** DATA RECORDS follows **
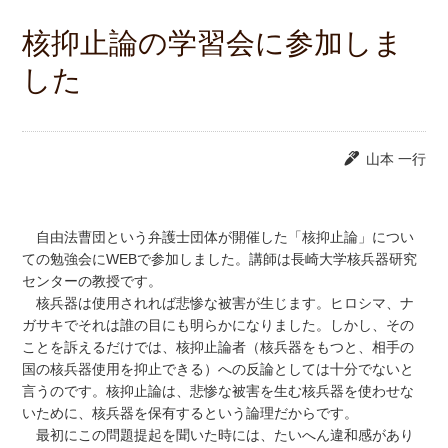
核抑止論の学習会に参加しま
した
山本 一行
自由法曹団という弁護士団体が開催した「核抑止論」につい
ての勉強会にWEBで参加しました。講師は長崎大学核兵器研究
センターの教授です。
核兵器は使用されれば悲惨な被害が生じます。ヒロシマ、ナ
ガサキでそれは誰の目にも明らかになりました。しかし、その
ことを訴えるだけでは、核抑止論者（核兵器をもつと、相手の
国の核兵器使用を抑止できる）への反論としては十分でないと
言うのです。核抑止論は、悲惨な被害を生む核兵器を使わせな
いために、核兵器を保有するという論理だからです。
最初にこの問題提起を聞いた時には、たいへん違和感があり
** End of DATA RECORDS **
- **REQUIREMENT**
Return word for word the line with "ガサキでそれは誰の目にも明らかになりました。しかし、その" and every line after it through the end of the records above.

- **SOLUTION FOR THIS EXERCISE**
ガサキでそれは誰の目にも明らかになりました。しかし、その
ことを訴えるだけでは、核抑止論者（核兵器をもつと、相手の
国の核兵器使用を抑止できる）への反論としては十分でないと
言うのです。核抑止論は、悲惨な被害を生む核兵器を使わせな
いために、核兵器を保有するという論理だからです。
最初にこの問題提起を聞いた時には、たいへん違和感があり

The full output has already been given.